Soweit ich das sehe, gibt es keine klare Linie, ab der man definitiv sagen kann, dass man hier ins Krankhafte gerutscht ist, zumal schon die Trennlinie zwischen gesund und krank nie ganz genau angegeben werden kann. Ich würde auf dem Prinzip Narzissmus allerdings nicht so herumreiten, wenn ich darin nicht eine recht umfassende Gefahr sehe, deren Auswirkungen man nicht nur als Zukunftsbild an die Wand malen muss, sondern die wir gerade live erleben. Wir ächzen darunter, warum ich das glaube, dazu mehr im letzten Teil, doch hier möchte ich noch einmal auf die andere Seite verweisen, das was ich in Ich-Schwäche anklingen ließ, dass wir nämlich vom Prinzip Narzissmus auch etwas lernen können und wenn es nur der Genuss ist.
Es ist ein eigenes Großthema, ob wirklich jede Eigenschaft und Eigenheit des Menschen letztlich sinnvoll an ihrem Platz in der Welt ist. Das Böse, das mit schweren Formen des finsteren Narzissmus verknüpft ist, hätte dann noch den Wert als abschreckendes Beispiel zu dienen, aber letztlich ist das ein wenig dünn. All die Eigenschaften, die ins Negative kippen können sind durchaus auch positiv, für die gut gelaunten Narzissmusformen gilt das fast durchgehend, bei den finsteren Formen muss man näher hinschauen, aber in Heilige und Psychopathen stellten wir dar, dass durchaus sogar einige Eigenschaften von Psychopathen der für die Gesellschaft nützlich sein können.
Aber klar ist, dass das, was in der Selbstoptimierung zu weit geht, in dem Wunsch sich zu verbessern, sein positives Pendant findet. Nicht nur weil man irgendwelchen Normen entspricht, gelobt wird oder effizienter wird, das Leben fällt einem auch selbst leichter, man ist Stolz auf sich und je mehr man versteht, umso interessanter wird die Welt. Je mehr man sich die Welt der inneren Beziehungen erschließt, umso bunter und reicher wird auch die Außenwelt. Die Sorge um sich selbst kann so weit gehen, dass man als Hypochonder selbst schwer darunter leidet oder andere rücksichtslos ausbeutet, doch auf sich zu achten ist natürlich im Paket der Sorge, die man um die Welt haben sollte, mit drin und im eigenen Ich sind die Probleme dann auch am besten anzugehen, zumindest theoretisch. Aber sich um sich selbst zu kümmern und einen gewissen Selbstwert zu verspüren, wehrhaft und stark zu sein, das ist nicht verkehrt. Bei anderen beliebt zu sein und zu wissen, wie man sich beliebt macht, ist nicht schlecht, wenn man es nicht dazu ausnutzt, um sich als Opportunist zur Ruhe zu setzen und jedem zu erzählen, was er hören will, einzig um beliebt zu sein und zu bleiben.
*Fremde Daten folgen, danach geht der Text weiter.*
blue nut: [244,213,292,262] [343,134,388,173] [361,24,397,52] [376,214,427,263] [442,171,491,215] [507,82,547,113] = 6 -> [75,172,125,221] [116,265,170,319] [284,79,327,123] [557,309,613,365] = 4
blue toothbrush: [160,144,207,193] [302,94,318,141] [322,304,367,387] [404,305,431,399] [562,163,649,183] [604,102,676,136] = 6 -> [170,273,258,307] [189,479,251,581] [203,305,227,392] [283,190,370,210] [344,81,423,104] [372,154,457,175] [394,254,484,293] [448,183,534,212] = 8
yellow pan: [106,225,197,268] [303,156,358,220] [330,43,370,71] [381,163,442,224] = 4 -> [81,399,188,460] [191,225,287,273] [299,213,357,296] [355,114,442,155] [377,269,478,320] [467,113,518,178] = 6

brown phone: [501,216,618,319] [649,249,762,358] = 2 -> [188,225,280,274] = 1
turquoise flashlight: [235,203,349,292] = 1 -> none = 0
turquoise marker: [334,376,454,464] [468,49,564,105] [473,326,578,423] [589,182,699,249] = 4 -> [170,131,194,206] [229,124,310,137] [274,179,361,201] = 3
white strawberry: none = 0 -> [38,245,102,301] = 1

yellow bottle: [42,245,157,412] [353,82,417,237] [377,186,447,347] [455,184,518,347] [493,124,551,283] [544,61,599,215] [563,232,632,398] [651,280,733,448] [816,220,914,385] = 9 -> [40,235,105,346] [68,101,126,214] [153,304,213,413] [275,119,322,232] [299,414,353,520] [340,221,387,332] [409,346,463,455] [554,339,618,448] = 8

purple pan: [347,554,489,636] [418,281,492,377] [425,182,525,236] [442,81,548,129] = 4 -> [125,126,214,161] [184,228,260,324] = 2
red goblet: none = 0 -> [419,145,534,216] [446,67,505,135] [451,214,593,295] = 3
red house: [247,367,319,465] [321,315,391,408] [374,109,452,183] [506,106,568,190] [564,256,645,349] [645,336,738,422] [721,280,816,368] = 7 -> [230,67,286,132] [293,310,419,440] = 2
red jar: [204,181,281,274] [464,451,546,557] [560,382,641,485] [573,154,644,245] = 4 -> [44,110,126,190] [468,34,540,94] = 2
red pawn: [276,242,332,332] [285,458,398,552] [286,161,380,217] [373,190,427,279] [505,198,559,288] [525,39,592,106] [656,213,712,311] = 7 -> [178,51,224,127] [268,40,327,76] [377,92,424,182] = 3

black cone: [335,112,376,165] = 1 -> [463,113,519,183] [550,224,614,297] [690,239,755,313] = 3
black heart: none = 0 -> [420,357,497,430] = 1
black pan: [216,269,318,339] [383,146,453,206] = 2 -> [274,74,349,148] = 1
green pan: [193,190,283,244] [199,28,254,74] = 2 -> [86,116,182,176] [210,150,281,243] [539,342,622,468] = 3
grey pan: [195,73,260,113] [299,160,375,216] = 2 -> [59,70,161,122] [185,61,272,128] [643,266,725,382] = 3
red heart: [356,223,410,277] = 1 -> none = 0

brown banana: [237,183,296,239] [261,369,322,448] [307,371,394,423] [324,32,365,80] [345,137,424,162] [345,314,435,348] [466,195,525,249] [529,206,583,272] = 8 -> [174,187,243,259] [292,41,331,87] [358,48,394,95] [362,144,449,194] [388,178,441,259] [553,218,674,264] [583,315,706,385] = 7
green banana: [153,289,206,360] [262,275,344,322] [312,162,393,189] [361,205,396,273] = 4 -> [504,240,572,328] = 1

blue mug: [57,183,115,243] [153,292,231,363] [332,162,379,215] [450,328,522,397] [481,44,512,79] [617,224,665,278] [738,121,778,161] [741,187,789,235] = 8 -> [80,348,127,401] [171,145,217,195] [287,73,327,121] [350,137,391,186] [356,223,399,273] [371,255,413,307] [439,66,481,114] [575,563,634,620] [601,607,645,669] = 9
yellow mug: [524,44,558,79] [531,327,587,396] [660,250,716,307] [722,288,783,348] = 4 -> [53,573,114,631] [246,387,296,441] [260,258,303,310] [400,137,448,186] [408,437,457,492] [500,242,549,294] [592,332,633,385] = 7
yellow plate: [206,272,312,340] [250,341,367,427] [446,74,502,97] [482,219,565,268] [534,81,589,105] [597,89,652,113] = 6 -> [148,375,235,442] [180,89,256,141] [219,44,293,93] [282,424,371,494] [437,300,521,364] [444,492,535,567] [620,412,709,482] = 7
Genuss, wahrer Genuss, der Genuss sich auf das Leben einzulassen, ist einer der exemplarischen Kipppunkte. Narzissten wollen die Besten sein und immer nur das Beste haben. Wer will das nicht? Das führt uns zu der philosophischen, aber keinesfalls sinnlosen Frage, was denn nun das Beste ist. Narzissten haben, wenn sie gut sind, einen Sinn dafür, wenn sie nicht so gut sind immerhin einen für die angesagtesten Modeströmungen. Mit dem Prinzip Narzissmus verbündet kann man Dinge, Menschen und Situation ungeheuer besonders machen, sie idealisieren. Das macht diese Momente manchmal einzigartig, die Aura mancher Narzissten hat etwas Mitreißendes, vor allem, wenn sie sich noch nicht abgenutzt hat. Das Beste ist oft nichts Starres, sondern situativ. Das verfehlen manche Narzissten, die meinen, es gäbe den besten Wein, Musiker oder das beste Auto oder Buch und dann beginnen die oft so anstrengen Tiraden, mit denen sie alles andere einreißen wollen, was anders ist, als das, was sie aktuell idealisieren. Ihre Begeisterung mag kompensatorisch sein, aber als diese Kompensation ist sie echt. Die Kunst scheint darin zu liegen, sich die Begeisterungsfähigkeit zu erhalten, ohne Idealisierung funktioniert etwas wie Liebe nicht und anderen die Möglichkeit zu lassen, das zu finden, was sie in Hochstimmung versetzt.